(What this task involves):
Count the lines in the listing below that contain the string "Christmas", and give only that number.

(Records to process):
====

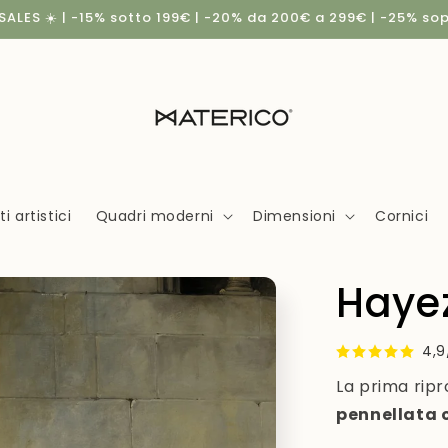
ALES ☀️ | -15% sotto 199€ | -20% da 200€ a 299€ | -25% so
 artistici
Quadri moderni
Dimensioni
Cornici
Hayez
4,9
La prima ripr
pennellata 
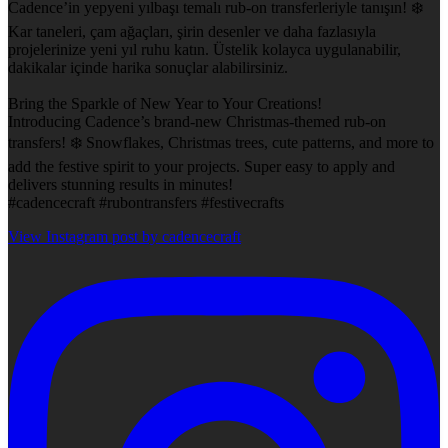
Cadence’in yepyeni yılbaşı temalı rub-on transferleriyle tanışın! ❄️
Kar taneleri, çam ağaçları, şirin desenler ve daha fazlasıyla
projelerinize yeni yıl ruhu katın. Üstelik kolayca uygulanabilir,
dakikalar içinde harika sonuçlar alabilirsiniz.
Bring the Sparkle of New Year to Your Creations!
Introducing Cadence’s brand-new Christmas-themed rub-on
transfers! ❄️ Snowflakes, Christmas trees, cute patterns, and more to
add the festive spirit to your projects. Super easy to apply and
delivers stunning results in minutes!
#cadencecraft #rubontransfers #festivecrafts
View Instagram post by cadencecraft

====

(Exercise result):
2